[Problem to solve]:
Set down the data again word for word. Skip any pictures.

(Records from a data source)
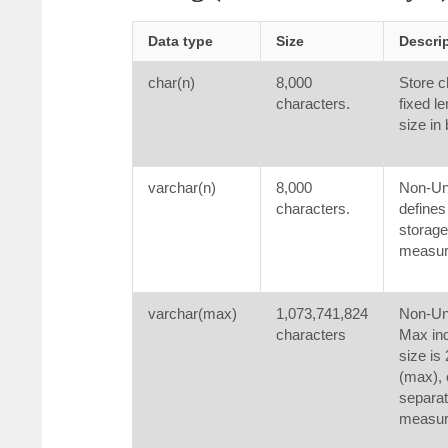
Data type
Size
Descri
char(n)
8,000
Store c
characters.
fixed le
size in
varchar(n)
8,000
Non-Uni
characters.
defines
storage
measure
varchar(max)
1,073,741,824
Non-Uni
characters
Max ind
size is
(max), 
separat
measure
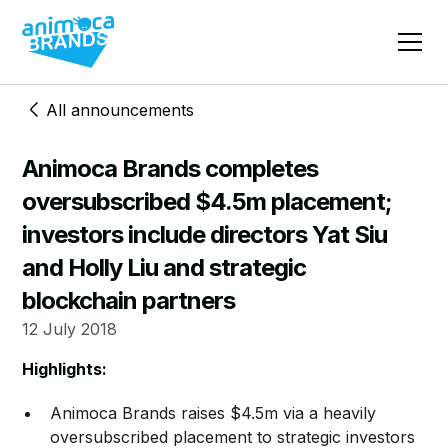
All announcements
Animoca Brands completes
oversubscribed $4.5m placement;
investors include directors Yat Siu
and Holly Liu and strategic
blockchain partners
12 July 2018
Highlights:
Animoca Brands raises $4.5m via a heavily
oversubscribed placement to strategic investors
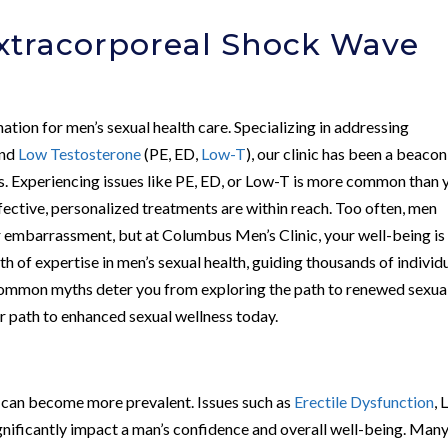
Extracorporeal Shock Wave
nation for men’s sexual health care. Specializing in addressing
and
Low Testosterone
(PE, ED,
Low-T
), our clinic has been a beacon
s. Experiencing issues like PE, ED, or Low-T is more common than 
ffective, personalized treatments are within reach. Too often, men
r embarrassment, but at Columbus Men’s Clinic, your well-being is
h of expertise in men’s sexual health, guiding thousands of individ
common myths deter you from exploring the path to renewed sexua
our path to enhanced sexual wellness today.
s can become more prevalent. Issues such as
Erectile Dysfunction
,
gnificantly impact a man’s confidence and overall well-being. Man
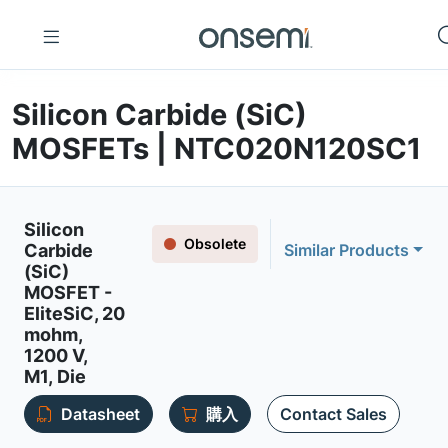
Silicon Carbide (SiC)
MOSFETs | NTC020N120SC1
Silicon
Obsolete
Carbide
Similar Products
(SiC)
MOSFET -
EliteSiC, 20
mohm,
1200 V,
M1, Die
Datasheet
購入
Contact Sales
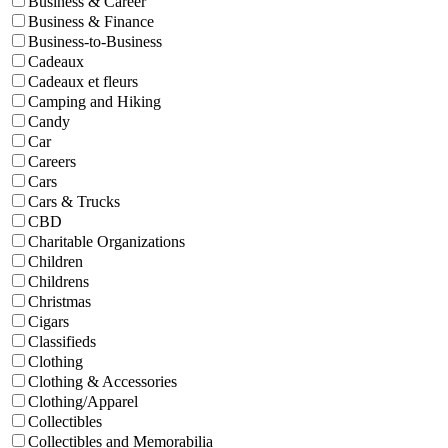
Business & Career
Business & Finance
Business-to-Business
Cadeaux
Cadeaux et fleurs
Camping and Hiking
Candy
Car
Careers
Cars
Cars & Trucks
CBD
Charitable Organizations
Children
Childrens
Christmas
Cigars
Classifieds
Clothing
Clothing & Accessories
Clothing/Apparel
Collectibles
Collectibles and Memorabilia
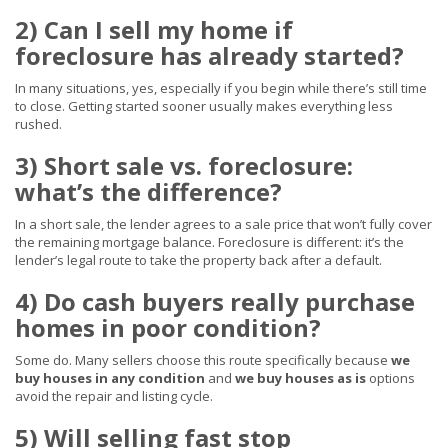
2) Can I sell my home if
foreclosure has already started?
In many situations, yes, especially if you begin while there’s still time
to close. Getting started sooner usually makes everything less
rushed.
3) Short sale vs. foreclosure:
what’s the difference?
In a short sale, the lender agrees to a sale price that won’t fully cover
the remaining mortgage balance. Foreclosure is different: it’s the
lender’s legal route to take the property back after a default.
4) Do cash buyers really purchase
homes in poor condition?
Some do. Many sellers choose this route specifically because
we
buy houses in any condition
and
we buy houses as is
options
avoid the repair and listing cycle.
5) Will selling fast stop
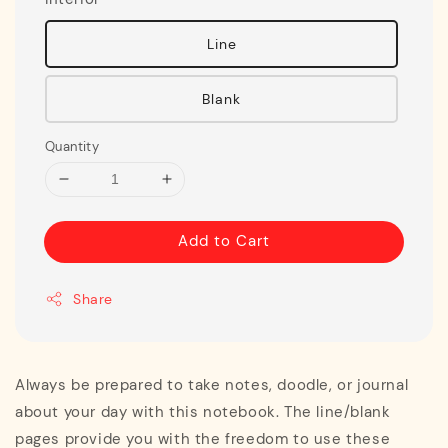
Line
Blank
Quantity
Add to Cart
Share
Always be prepared to take notes, doodle, or journal
about your day with this notebook. The line/blank
pages provide you with the freedom to use these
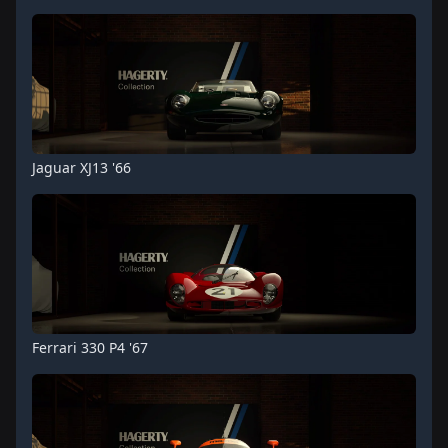
Jaguar XJ13 '66
Ferrari 330 P4 '67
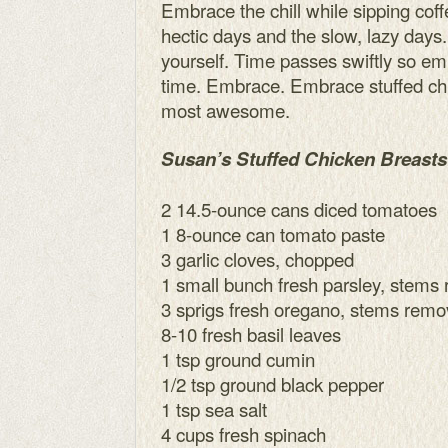
Embrace the chill while sipping cof
hectic days and the slow, lazy day
yourself. Time passes swiftly so em
time. Embrace. Embrace stuffed ch
most awesome.
Susan’s Stuffed Chicken Breasts
2 14.5-ounce cans diced tomatoes
1 8-ounce can tomato paste
3 garlic cloves, chopped
1 small bunch fresh parsley, stems
3 sprigs fresh oregano, stems rem
8-10 fresh basil leaves
1 tsp ground cumin
1/2 tsp ground black pepper
1 tsp sea salt
4 cups fresh spinach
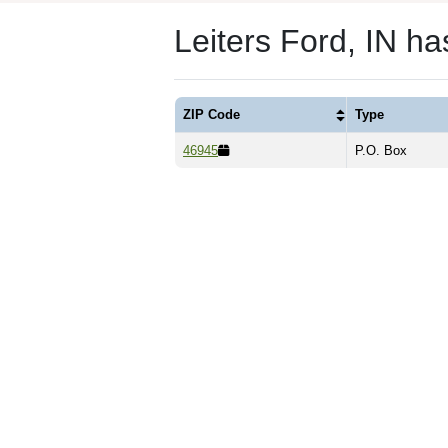
Leiters Ford, IN h
ZIP Code
Type
46945
P.O. Box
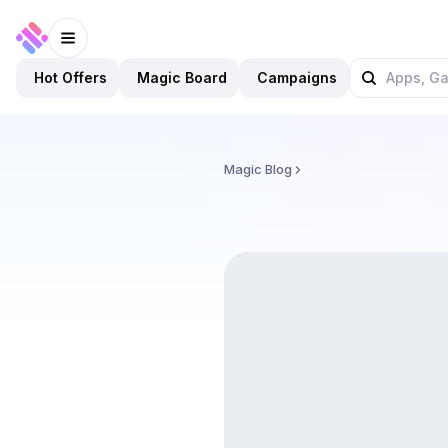
Hot Offers
Magic Board
Campaigns
Magic Blog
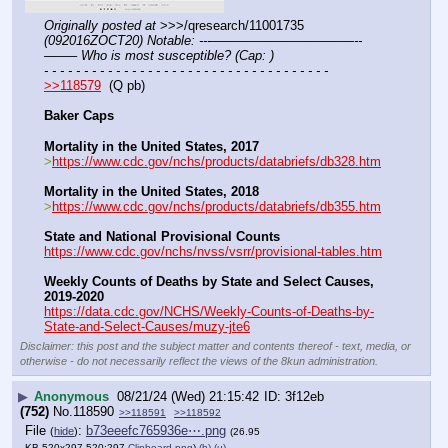
Originally posted at
 >>>/qresearch/11001735 
(092016ZOCT20) Notable: ---———————————--
——– Who is most susceptible? (Cap: )
- - - - - - - - - - - - - - - - - - - - - - - - - - - - - - - - - - - -
>>118579
  (Q pb)
Baker Caps
Mortality in the United States, 2017
>
https://www.cdc.gov/nchs/products/databriefs/db328.htm
Mortality in the United States, 2018
>
https://www.cdc.gov/nchs/products/databriefs/db355.htm
State and National Provisional Counts
https://www.cdc.gov/nchs/nvss/vsrr/provisional-tables.htm
Weekly Counts of Deaths by State and Select Causes, 
2019-2020
https://data.cdc.gov/NCHS/Weekly-Counts-of-Deaths-by-
State-and-Select-Causes/muzy-jte6
Disclaimer: this post and the subject matter and contents thereof - text, media, or
otherwise - do not necessarily reflect the views of the 8kun administration.
▶
Anonymous
08/21/24 (Wed) 21:15:42
3f12eb
(752)
No.
118590
>>118591
>>118592
File
:
b73eeefc765936e⋯.png
(
hide
)
(26.95
KB,520x297,520:297,
Clipboard.png
)
(h)
(u)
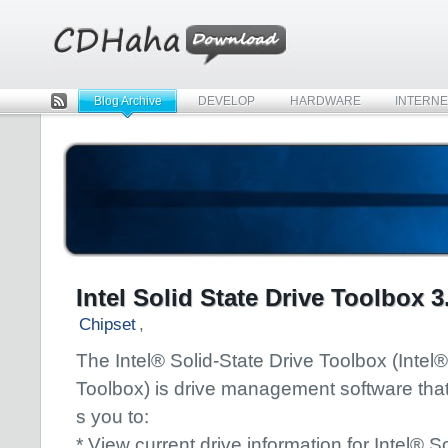
Blog Archive
DEVELOP
HARDWARE
INTERNE
Rss
Intel Solid State Drive Toolbox 3
Chipset
,
The Intel® Solid-State Drive Toolbox (Inte
Toolbox) is drive management software that
s you to:
* View current drive information for Intel® So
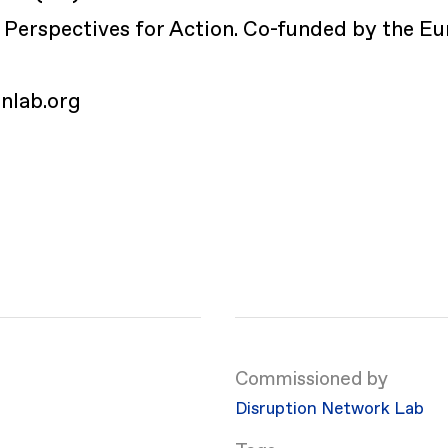
Perspectives for Action. Co-funded by the Eu
.
onlab.org
Commissioned by
Disruption Network Lab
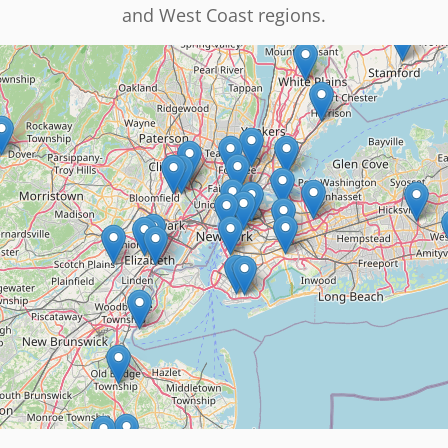
and West Coast regions.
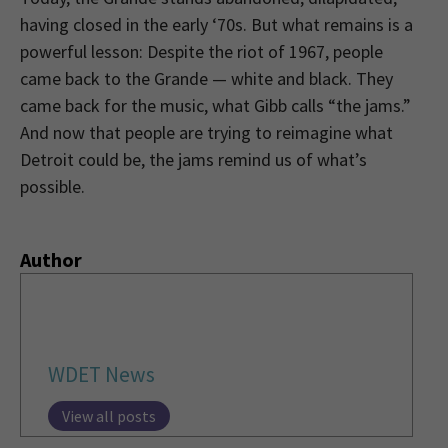
having closed in the early ‘70s. But what remains is a
powerful lesson: Despite the riot of 1967, people
came back to the Grande — white and black. They
came back for the music, what Gibb calls “the jams.”
And now that people are trying to reimagine what
Detroit could be, the jams remind us of what’s
possible.
Author
WDET News
View all posts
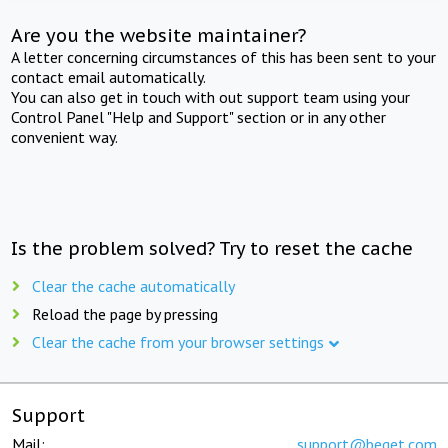
Are you the website maintainer?
A letter concerning circumstances of this has been sent to your
contact email automatically.
You can also get in touch with out support team using your
Control Panel "Help and Support" section or in any other
convenient way.
Is the problem solved? Try to reset the cache
Clear the cache automatically
Reload the page by pressing
Clear the cache from your browser settings
Support
Mail:
support@beget.com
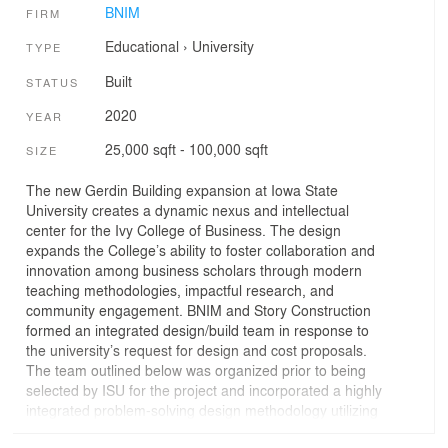
BNIM
FIRM
Educational
›
University
TYPE
Built
STATUS
2020
YEAR
25,000 sqft - 100,000 sqft
SIZE
The new Gerdin Building expansion at Iowa State
University creates a dynamic nexus and intellectual
center for the Ivy College of Business. The design
expands the College’s ability to foster collaboration and
innovation among business scholars through modern
teaching methodologies, impactful research, and
community engagement. BNIM and Story Construction
formed an integrated design/build team in response to
the university’s request for design and cost proposals.
The team outlined below was organized prior to being
selected by ISU for the project and incorporated a highly
integrated problem-solving design methodology utilizing
LEAN methodologies for design which Story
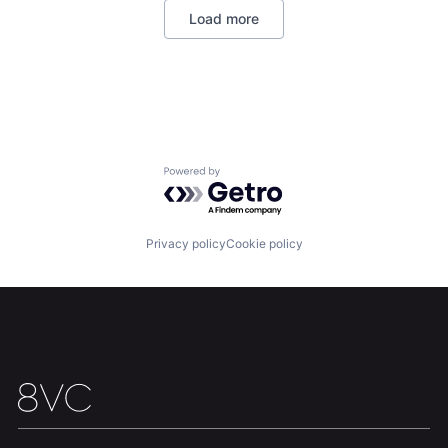
Load more
Home
Resources
Powered by Getro.com
Portfolio
Fellowship
Privacy policy
Cookie policy
About
Build
Our Thesis
Jobs
Team
Contact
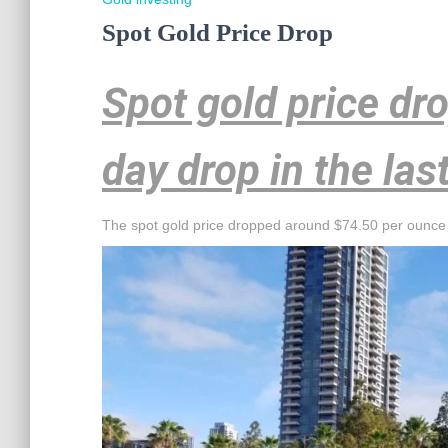
Spot Gold Price Drop
Spot gold price dr
day drop in the las
The spot gold price dropped around $74.50 per ounce 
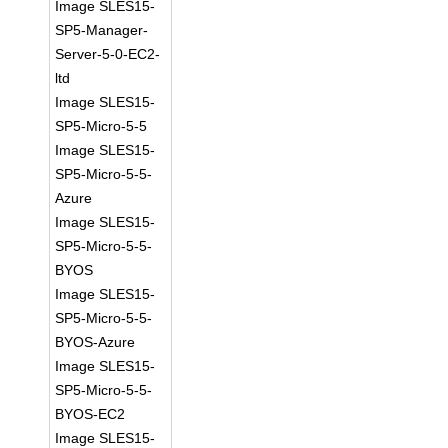
Image SLES15-
SP5-Manager-
Server-5-0-EC2-
ltd
Image SLES15-
SP5-Micro-5-5
Image SLES15-
SP5-Micro-5-5-
Azure
Image SLES15-
SP5-Micro-5-5-
BYOS
Image SLES15-
SP5-Micro-5-5-
BYOS-Azure
Image SLES15-
SP5-Micro-5-5-
BYOS-EC2
Image SLES15-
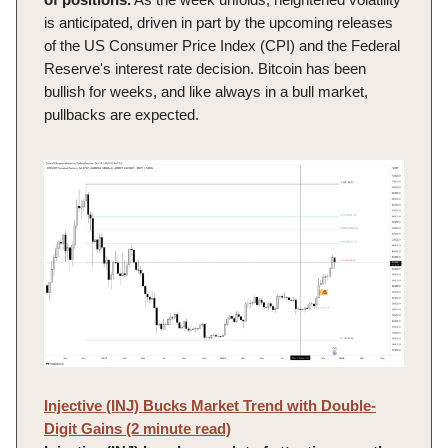
is anticipated, driven in part by the upcoming releases
of the US Consumer Price Index (CPI) and the Federal
Reserve's interest rate decision. Bitcoin has been
bullish for weeks, and like always in a bull market,
pullbacks are expected.
Injective (INJ) Bucks Market Trend with Double-
Digit Gains (2 minute read)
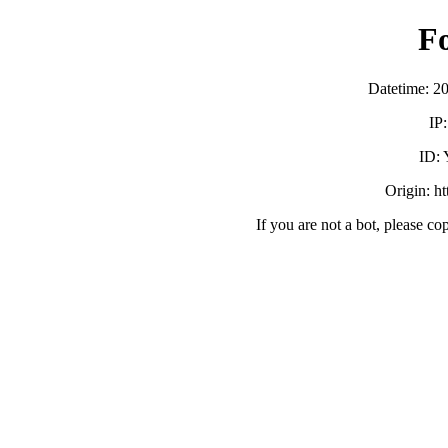
F
Datetime: 2
IP
ID:
Origin: h
If you are not a bot, please co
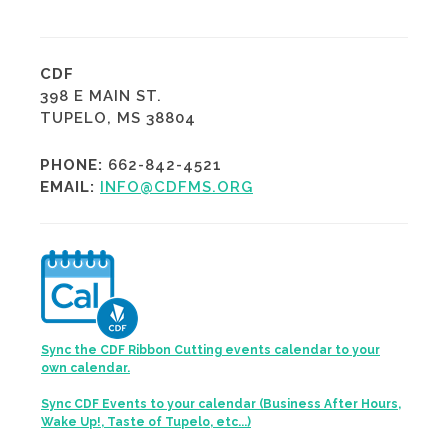
CDF
398 E MAIN ST.
TUPELO, MS 38804
PHONE:
662-842-4521
EMAIL:
INFO@CDFMS.ORG
Sync the CDF Ribbon Cutting events calendar to your
own calendar.
Sync CDF Events to your calendar (Business After Hours,
Wake Up!, Taste of Tupelo, etc...)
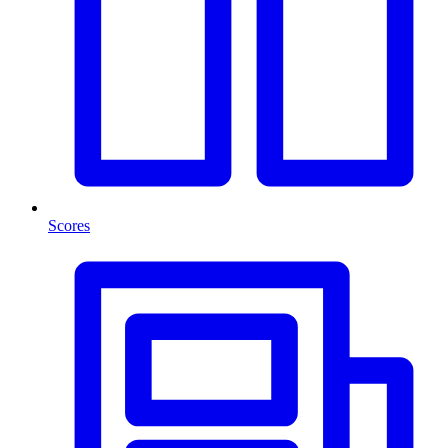
Scores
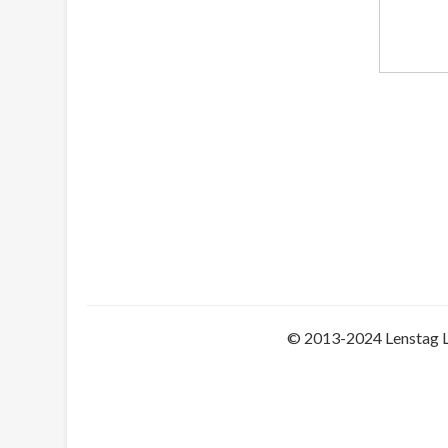
© 2013-2024 Lenstag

[Task output]:
Data type
Size
Descri
char(n)
8,000
Store c
characters.
fixed le
size in
varchar(n)
8,000
Non-Uni
characters.
defines
storage
measure
varchar(max)
1,073,741,824
Non-Uni
characters
Max ind
size is
(max), 
separat
measure
All announcements
Animoca Brands completes
oversubscribed $4.5m placement;
investors include directors Yat Siu
and Holly Liu and strategic
blockchain partners
12 July 2018
Highlights:
Animoca Brands raises $4.5m via a heavily
oversubscribed placement to strategic investors
Extracorporeal Shock Wave
nation for men’s sexual health care. Specializing in addressing
and
Low Testosterone
(PE, ED,
Low-T
), our clinic has been a beacon
s. Experiencing issues like PE, ED, or Low-T is more common than 
ffective, personalized treatments are within reach. Too often, men
r embarrassment, but at Columbus Men’s Clinic, your well-being is
h of expertise in men’s sexual health, guiding thousands of individ
common myths deter you from exploring the path to renewed sexua
our path to enhanced sexual wellness today.
s can become more prevalent. Issues such as
Erectile Dysfunction
,
gnificantly impact a man’s confidence and overall well-being. Man
Silicon Carbide (SiC)
MOSFETs | NTC020N120SC1
Silicon
Obsolete
Carbide
Similar Products
(SiC)
MOSFET -
EliteSiC, 20
mohm,
1200 V,
M1, Die
Datasheet
購入
Contact Sales
Business & Career
Business & Finance
Business-to-Business
Cadeaux
Cadeaux et fleurs
Camping and Hiking
Candy
Car
Careers
Cars
Cars & Trucks
CBD
Charitable Organizations
Children
Childrens
Christmas
Cigars
Classifieds
Clothing
Clothing & Accessories
Clothing/Apparel
Collectibles
Collectibles and Memorabilia
2) Can I sell my home if
foreclosure has already started?
In many situations, yes, especially if you begin while there’s still time
to close. Getting started sooner usually makes everything less
rushed.
3) Short sale vs. foreclosure:
what’s the difference?
In a short sale, the lender agrees to a sale price that won’t fully cover
the remaining mortgage balance. Foreclosure is different: it’s the
lender’s legal route to take the property back after a default.
4) Do cash buyers really purchase
homes in poor condition?
Some do. Many sellers choose this route specifically because
we
buy houses in any condition
and
we buy houses as is
options
avoid the repair and listing cycle.
5) Will selling fast stop
Line
Blank
Quantity
Add to Cart
Share
Always be prepared to take notes, doodle, or journal
about your day with this notebook. The line/blank
pages provide you with the freedom to use these
Jaguar XJ13 '66
Ferrari 330 P4 '67
Embrace the chill while sipping cof
hectic days and the slow, lazy day
yourself. Time passes swiftly so em
time. Embrace. Embrace stuffed ch
most awesome.
Susan’s Stuffed Chicken Breasts
2 14.5-ounce cans diced tomatoes
1 8-ounce can tomato paste
3 garlic cloves, chopped
1 small bunch fresh parsley, stems
3 sprigs fresh oregano, stems rem
8-10 fresh basil leaves
1 tsp ground cumin
1/2 tsp ground black pepper
1 tsp sea salt
4 cups fresh spinach
Leiters Ford, IN h
ZIP Code
Type
46945
P.O. Box
Hot Offers
Magic Board
Campaigns
Magic Blog
Originally posted at
 >>>/qresearch/11001735 
(092016ZOCT20) Notable: ---———————————--
——– Who is most susceptible? (Cap: )
- - - - - - - - - - - - - - - - - - - - - - - - - - - - - - - - - - - -
>>118579
  (Q pb)
Baker Caps
Mortality in the United States, 2017
>
https://www.cdc.gov/nchs/products/databriefs/db328.htm
Mortality in the United States, 2018
>
https://www.cdc.gov/nchs/products/databriefs/db355.htm
State and National Provisional Counts
https://www.cdc.gov/nchs/nvss/vsrr/provisional-tables.htm
Weekly Counts of Deaths by State and Select Causes, 
2019-2020
https://data.cdc.gov/NCHS/Weekly-Counts-of-Deaths-by-
State-and-Select-Causes/muzy-jte6
Disclaimer: this post and the subject matter and contents thereof - text, media, or
otherwise - do not necessarily reflect the views of the 8kun administration.
▶
Anonymous
08/21/24 (Wed) 21:15:42
3f12eb
(752)
No.
118590
>>118591
>>118592
File
:
b73eeefc765936e⋯.png
(
hide
)
(26.95
KB,520x297,520:297,
Clipboard.png
)
(h)
(u)
Blog Archive
DEVELOP
HARDWARE
INTERNE
Rss
Intel Solid State Drive Toolbox 3
Chipset
,
The Intel® Solid-State Drive Toolbox (Inte
Toolbox) is drive management software that
s you to:
* View current drive information for Intel® So
Perspectives for Action. Co-funded by the Eu
.
onlab.org
Commissioned by
Disruption Network Lab
and West Coast regions.
having closed in the early ‘70s. But what remains is a
powerful lesson: Despite the riot of 1967, people
came back to the Grande — white and black. They
came back for the music, what Gibb calls “the jams.”
And now that people are trying to reimagine what
Detroit could be, the jams remind us of what’s
possible.
Author
WDET News
View all posts
Are you the website maintainer?
A letter concerning circumstances of this has been sent to your
contact email automatically.
You can also get in touch with out support team using your
Control Panel "Help and Support" section or in any other
convenient way.
Is the problem solved? Try to reset the cache
Clear the cache automatically
Reload the page by pressing
Clear the cache from your browser settings
Support
Mail:
support@beget.com
BNIM
FIRM
Educational
›
University
TYPE
Built
STATUS
2020
YEAR
25,000 sqft - 100,000 sqft
SIZE
The new Gerdin Building expansion at Iowa State
University creates a dynamic nexus and intellectual
center for the Ivy College of Business. The design
expands the College’s ability to foster collaboration and
innovation among business scholars through modern
teaching methodologies, impactful research, and
community engagement. BNIM and Story Construction
formed an integrated design/build team in response to
the university’s request for design and cost proposals.
The team outlined below was organized prior to being
selected by ISU for the project and incorporated a highly
integrated problem-solving design methodology utilizing
LEAN methodologies for design which Story
Load more
Home
Resources
Powered by Getro.com
Portfolio
Fellowship
Privacy policy
Cookie policy
About
Build
Our Thesis
Jobs
Team
Contact
Spot Gold Price Drop
Spot gold price dr
day drop in the las
The spot gold price dropped around $74.50 per ounce 
Image SLES15-
SP5-Manager-
Server-5-0-EC2-
ltd
Image SLES15-
SP5-Micro-5-5
Image SLES15-
SP5-Micro-5-5-
Azure
Image SLES15-
SP5-Micro-5-5-
BYOS
Image SLES15-
SP5-Micro-5-5-
BYOS-Azure
Image SLES15-
SP5-Micro-5-5-
BYOS-EC2
Image SLES15-
is anticipated, driven in part by the upcoming releases
of the US Consumer Price Index (CPI) and the Federal
Reserve's interest rate decision. Bitcoin has been
bullish for weeks, and like always in a bull market,
pullbacks are expected.
Injective (INJ) Bucks Market Trend with Double-
Digit Gains (2 minute read)
F
Datetime: 2
IP
ID:
Origin: h
If you are not a bot, please co
CDF
398 E MAIN ST.
TUPELO, MS 38804
PHONE:
662-842-4521
EMAIL:
INFO@CDFMS.ORG
Sync the CDF Ribbon Cutting events calendar to your
own calendar.
Sync CDF Events to your calendar (Business After Hours,
Wake Up!, Taste of Tupelo, etc...)
Scores
© 2013-2024 Lenstag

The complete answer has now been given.